2. Photography. My beloved Canon is on its last leg and I have emergency funds available to replace it with Amazon prime after it takes its last picture. I’m rusty with my food photography (maybe because I’m rusty lately on eating…FOOD). I love making a food pic look amazing. I love seeing my work published. But beyond food, I’m itching to return to the everyday, the candids, the black-and-white. One of the hardest things I’ve ever done was a year-long 365 project. I’m not solid on doing one again, but I would give my last running shoe to have had the last 365 days documented.

3. Strength training. Specifically, putting a lot more effort into my CrossFit goals. I’ve never been the dainty ballerina type, but my soul felt such peace when I started working out with CrossFit. It was that missing puzzle piece to go with running. CF has gotten such a bad rap lately, but that’s for future blog posts. I want to start back to my 5:30am class. There is something fundamentally healing about quiet mornings and pushing my body to limits  I never thought I could reach. I crave the soreness. I miss the exhausted mind-clearing that happens after a very tough workout. I don’t miss the cathartic tears that rise up and have to be choked down, but that’s ok. I’m in a safe place to do it. One day I will tackle that fear of the jump box (the day I no longer care about losing my shin skin…). My CrossFit box has a mantra that is truth. “This place will change your life..if you let it”.
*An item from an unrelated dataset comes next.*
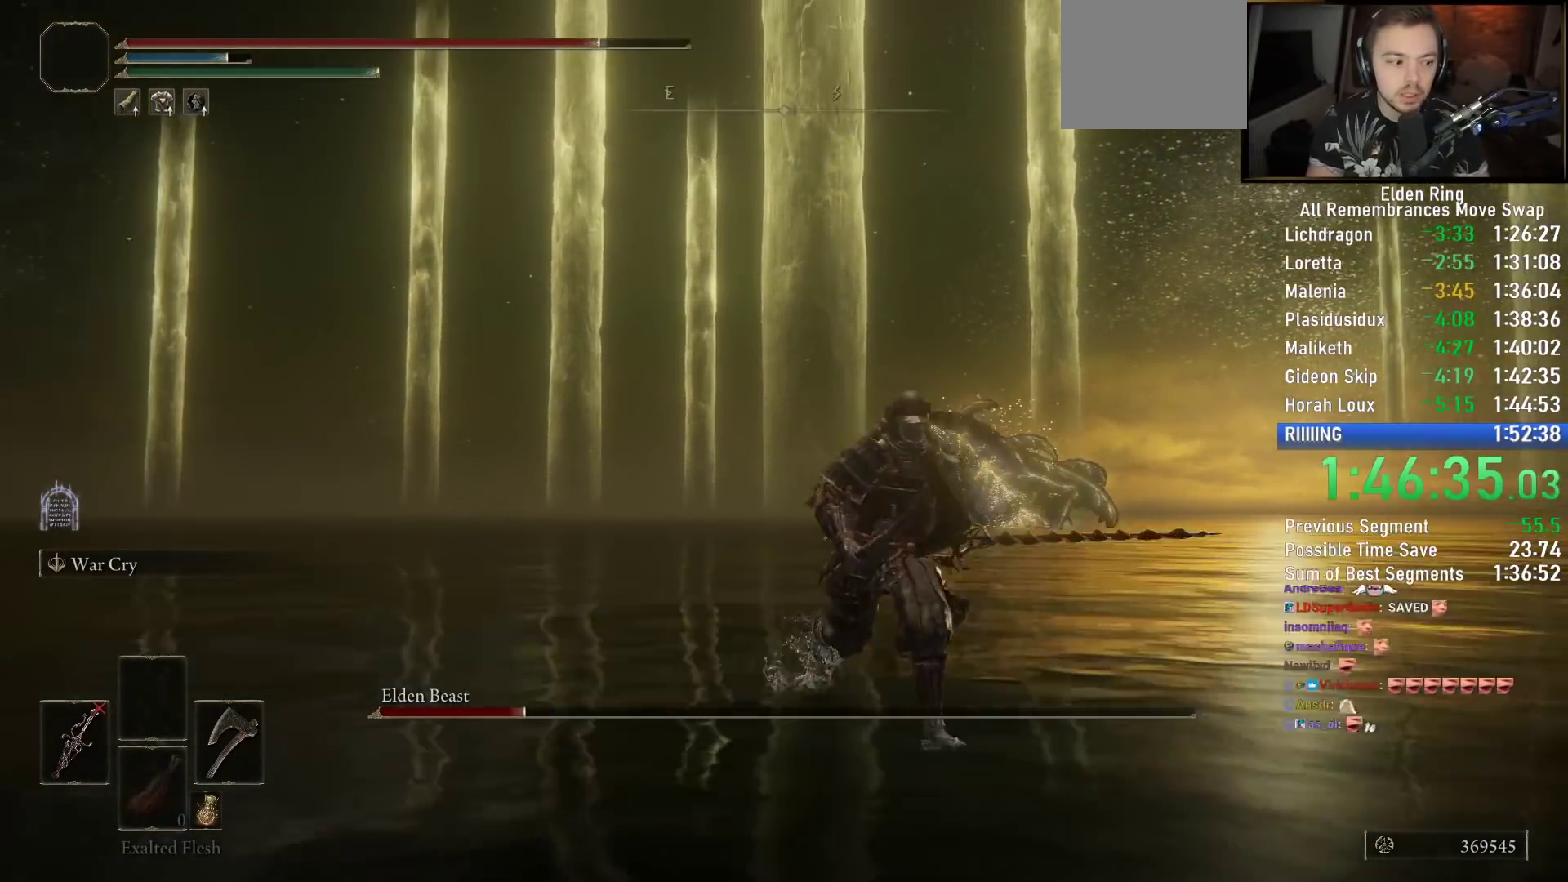
{"buttons": [], "left_stick": "center", "right_stick": "down-right", "events": [[100, "left_stick", "center"], [433, "right_stick", "down-right"]]}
4. Cooking, recipe development, nutrition. It was a sad day when I told Stephen I didn’t feel like making spaghetti. That is the easiest and quickest meal I make and when I reached that point of not wanting to cook it, times were rough. I had forgotten how much I love developing recipes, specifically Paleo recipes and gluten-free recipes. I had forgotten how much I love setting a table with colorful dishes and lighting candles. I have more napkins than the Ladies’ closet at church, but have not used them on my table in months. My fascination with researching holistic nutrition and ancestral health dwindled to paltry efforts around the time of Paleo FX. I stopped reading the pubmed papers and listening to podcasts and reading the books.

I was so lost in my own mind that I couldn’t sleep. And that has to stop. The brain fog has to dissipate and I know it will not just happen my magic and prayer. I need a plan and I’m very well aware there will be a lot of going-through-the motions of a different kind. I won’t feel better or back to normal, whatever that is, with one run, one workout, one family dinner, one gab session with family, one prayer, or one solitary walk in the woods. But like putting that puzzle together, the pieces will fit and over time, I’ll get back to ME.

Gerri Moore

Sunday 12th of July 2015

Wow Katrina, I had no idea you were in such a fog. Believe me, I know some of that fog. I also went through some of that myself before I became pregnant with Kristie. I felt so loss and so alone, even with Dan being there. Thank God I had Stacie to keep me up and going. Yes, I did get better, and yes, I still think about that time I was so loss. I never did give up on God and He brought me through the fog. Thanks for sharing your deepest thoughts.